19 de abril de 2020

La verdadera caja negra del COVID está detrás de las puertas de las casas, cerrada bajo llave. Con un cerrojo maestro que es el de la prudencia, pero es también el cerrojo del decreto, y el del miedo, y el de la amenaza policial, y el de la militarización de los balcones, y el del mantra del quédate en tu casa. Lo que sucede allí se queda allí, y se nos hará visible solamente el día (si es que llega) en que podamos abrir todas las puertas, invertir el sentido a los balcones y mirar bien adentro de las casas. Cuando nos caiga la venda del COVID se nos harán palpables los tributos de la privatización del sufrimiento.

Hoy podemos intuirlo solamente, nos va alcanzando algún haz entre las grietas de la fortificación de lo doméstico. Nos vamos asomando con timidez y clandestinidad, lo vamos presintiendo en los rumores detrás de las paredes. Y algunas veces, ya, se nos revela con una vehemencia cegadora tras las puertas que hemos echado abajo en nombre del COVID.

En la caja negra está Francisca, con su trama neuronal nonagenaria, que tiene una fragilidad de hilo de seda y se va destejiendo en esta larga desconexión de la vida cotidiana de la calle y de los aires puros de la calle. Francisca, que ya no duerme por la noche y por el día se cree que tiene treinta años y que vive todavía en Barcelona. Que pide a todas voces que la saquen de allí.

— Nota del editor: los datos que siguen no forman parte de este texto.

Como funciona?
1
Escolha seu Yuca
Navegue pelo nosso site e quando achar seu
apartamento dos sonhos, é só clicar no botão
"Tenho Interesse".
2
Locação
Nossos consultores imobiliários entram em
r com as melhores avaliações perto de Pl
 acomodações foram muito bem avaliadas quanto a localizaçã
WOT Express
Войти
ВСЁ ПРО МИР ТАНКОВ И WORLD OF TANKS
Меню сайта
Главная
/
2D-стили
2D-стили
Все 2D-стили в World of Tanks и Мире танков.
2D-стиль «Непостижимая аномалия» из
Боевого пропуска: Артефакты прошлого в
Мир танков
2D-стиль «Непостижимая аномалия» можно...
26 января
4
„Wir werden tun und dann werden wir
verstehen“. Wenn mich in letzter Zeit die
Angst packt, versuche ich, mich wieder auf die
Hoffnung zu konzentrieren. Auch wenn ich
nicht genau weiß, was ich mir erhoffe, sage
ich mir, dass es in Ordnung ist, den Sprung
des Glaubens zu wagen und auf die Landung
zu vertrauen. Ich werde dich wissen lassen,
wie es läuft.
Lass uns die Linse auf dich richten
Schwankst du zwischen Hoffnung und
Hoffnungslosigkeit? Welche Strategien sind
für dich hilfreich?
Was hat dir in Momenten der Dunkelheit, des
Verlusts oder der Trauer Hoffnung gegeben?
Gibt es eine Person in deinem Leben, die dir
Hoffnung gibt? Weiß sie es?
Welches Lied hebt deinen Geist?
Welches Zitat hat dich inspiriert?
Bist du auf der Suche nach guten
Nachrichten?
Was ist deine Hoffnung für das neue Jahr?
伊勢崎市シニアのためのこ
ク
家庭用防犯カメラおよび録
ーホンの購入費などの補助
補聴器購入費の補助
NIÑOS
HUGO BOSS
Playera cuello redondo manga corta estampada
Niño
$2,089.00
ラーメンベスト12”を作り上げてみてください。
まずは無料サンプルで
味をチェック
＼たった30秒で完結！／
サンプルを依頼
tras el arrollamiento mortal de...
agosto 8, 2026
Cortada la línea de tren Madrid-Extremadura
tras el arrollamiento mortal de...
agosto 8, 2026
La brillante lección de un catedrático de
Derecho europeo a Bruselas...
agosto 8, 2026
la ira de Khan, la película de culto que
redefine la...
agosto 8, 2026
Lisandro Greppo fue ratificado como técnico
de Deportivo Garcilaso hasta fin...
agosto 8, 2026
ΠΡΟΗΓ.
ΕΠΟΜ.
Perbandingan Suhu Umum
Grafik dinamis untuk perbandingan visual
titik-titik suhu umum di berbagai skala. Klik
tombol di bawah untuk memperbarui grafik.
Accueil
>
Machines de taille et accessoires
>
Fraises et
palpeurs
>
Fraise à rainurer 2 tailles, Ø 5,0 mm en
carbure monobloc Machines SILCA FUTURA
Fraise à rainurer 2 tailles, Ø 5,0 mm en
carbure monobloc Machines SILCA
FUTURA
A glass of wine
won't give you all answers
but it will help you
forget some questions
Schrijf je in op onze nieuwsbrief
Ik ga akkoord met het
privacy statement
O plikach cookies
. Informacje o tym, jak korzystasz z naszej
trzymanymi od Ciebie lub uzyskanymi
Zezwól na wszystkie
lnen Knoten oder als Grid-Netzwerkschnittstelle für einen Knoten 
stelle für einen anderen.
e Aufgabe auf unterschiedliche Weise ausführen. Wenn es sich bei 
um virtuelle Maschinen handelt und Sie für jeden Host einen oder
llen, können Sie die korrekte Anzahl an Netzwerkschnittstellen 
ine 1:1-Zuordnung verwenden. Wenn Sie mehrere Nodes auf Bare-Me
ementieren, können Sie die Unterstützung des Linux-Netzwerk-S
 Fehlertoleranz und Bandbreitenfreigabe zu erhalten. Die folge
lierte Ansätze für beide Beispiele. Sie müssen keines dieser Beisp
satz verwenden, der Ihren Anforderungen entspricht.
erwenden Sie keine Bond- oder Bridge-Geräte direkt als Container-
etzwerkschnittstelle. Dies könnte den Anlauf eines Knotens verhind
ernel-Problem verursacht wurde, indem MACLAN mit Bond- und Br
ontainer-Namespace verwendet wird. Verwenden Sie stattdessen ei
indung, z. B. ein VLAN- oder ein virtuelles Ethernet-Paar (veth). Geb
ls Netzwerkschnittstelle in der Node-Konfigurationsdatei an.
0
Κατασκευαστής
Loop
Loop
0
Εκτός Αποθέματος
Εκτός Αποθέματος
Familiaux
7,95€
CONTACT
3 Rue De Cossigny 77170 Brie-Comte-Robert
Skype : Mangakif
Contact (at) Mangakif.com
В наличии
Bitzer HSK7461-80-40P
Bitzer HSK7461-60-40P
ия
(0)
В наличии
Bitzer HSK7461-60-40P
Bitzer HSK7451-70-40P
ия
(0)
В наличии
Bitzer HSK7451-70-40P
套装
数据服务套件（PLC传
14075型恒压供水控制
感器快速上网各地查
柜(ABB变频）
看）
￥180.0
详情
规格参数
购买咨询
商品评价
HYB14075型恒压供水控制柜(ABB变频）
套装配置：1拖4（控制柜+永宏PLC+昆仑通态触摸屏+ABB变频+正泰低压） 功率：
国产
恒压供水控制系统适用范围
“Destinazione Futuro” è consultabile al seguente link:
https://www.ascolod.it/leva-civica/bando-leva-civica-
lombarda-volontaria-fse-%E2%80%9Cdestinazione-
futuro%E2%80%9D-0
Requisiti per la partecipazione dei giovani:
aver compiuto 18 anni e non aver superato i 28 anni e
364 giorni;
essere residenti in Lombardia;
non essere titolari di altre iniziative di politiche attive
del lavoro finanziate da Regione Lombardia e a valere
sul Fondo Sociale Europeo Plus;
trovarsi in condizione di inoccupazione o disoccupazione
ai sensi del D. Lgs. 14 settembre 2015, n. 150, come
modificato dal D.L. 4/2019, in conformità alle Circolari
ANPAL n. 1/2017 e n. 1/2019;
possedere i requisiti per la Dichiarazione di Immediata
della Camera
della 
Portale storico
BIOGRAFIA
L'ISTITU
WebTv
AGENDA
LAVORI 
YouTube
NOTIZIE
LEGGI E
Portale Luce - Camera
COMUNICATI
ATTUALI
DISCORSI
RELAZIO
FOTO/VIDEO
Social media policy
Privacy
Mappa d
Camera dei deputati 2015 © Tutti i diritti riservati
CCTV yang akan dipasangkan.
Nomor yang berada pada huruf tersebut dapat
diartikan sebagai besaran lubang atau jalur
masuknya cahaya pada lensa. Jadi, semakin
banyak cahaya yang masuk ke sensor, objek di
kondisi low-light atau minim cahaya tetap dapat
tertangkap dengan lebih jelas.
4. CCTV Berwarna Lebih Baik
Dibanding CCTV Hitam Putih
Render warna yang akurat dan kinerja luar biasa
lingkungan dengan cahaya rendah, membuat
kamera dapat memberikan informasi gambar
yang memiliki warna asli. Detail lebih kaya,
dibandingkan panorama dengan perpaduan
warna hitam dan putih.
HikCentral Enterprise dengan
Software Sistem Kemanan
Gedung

En el fondo de la caja está Mateo, que ha cambiado el chándal del colegio por pijama. Ya treinta y cinco días con pijama y a punto de romperse los confines de su imaginación. Mateo, que ha aprendido anticipadamente la paciencia con sólo cuatro años.

En la negrura de la caja está también Carmina, que ya no tiene estancias en el piso para huir de la bestia que la acosa. Carmina, que ya vivía bajo llave y ahora vive doblemente bajo llave. Que ha perdido definitivamente su pobre hilo de voz. Que no puede gritar ni “mascarilla diecinueve”, ni “sácame de aquí”, ni “mi marido va a matarme”.

Allí en la caja negra está también Felipe, que lleva media vida asomado al abismo de su mente, atrapado en la celada de su mente y buscando cómo escaparse de su mente. Que todas las mañanas cruza la cordillera del dolor con una voluntad inmensa y un frasco de antidepresivos. Felipe, que quién sabe qué fantasmas le visitan en el vacío de la cuarentena. Que quién sabe cuántas ventanas tiene a mano para su salto definitivo de la vida.

En lo oscuro de la caja también están Rashida y su familia. Aunque en ellos es cierto que hay poca diferencia entre lo opaco de estos días y el muro de exclusión y de pobreza de su vida corriente. Rashida, que era invisible ya antes de la pandemia y que estos días es dos veces invisible.

En la caja negra están Consuelo y Remedios y Ricardo, con su cáncer y su bronquitis crónica y su vejez surcada por lo frágil. Inmensamente vulnerables y sujetos por la malla de seguridad de los cuidados, también de los cuidados más allá de las fronteras de su casa: en los bancos de la plaza, en las consultas del centro de salud, con el poder de sujeción de su enfermera. Una malla de seguridad que en estos días está al borde de la quiebra, con el peso colosal de la pandemia. Un peso que ha arrastrado al punto ciego toda la enfermedad que no es del virus.

Llegará el día de revelar la caja negra y allí estarán todos los frutos salvajes del COVID. Y habremos de digerirlos con su cáscara y con sus espinas y sus huesos.

Toda esta sombra que nos crece debajo de la sombra del COVID.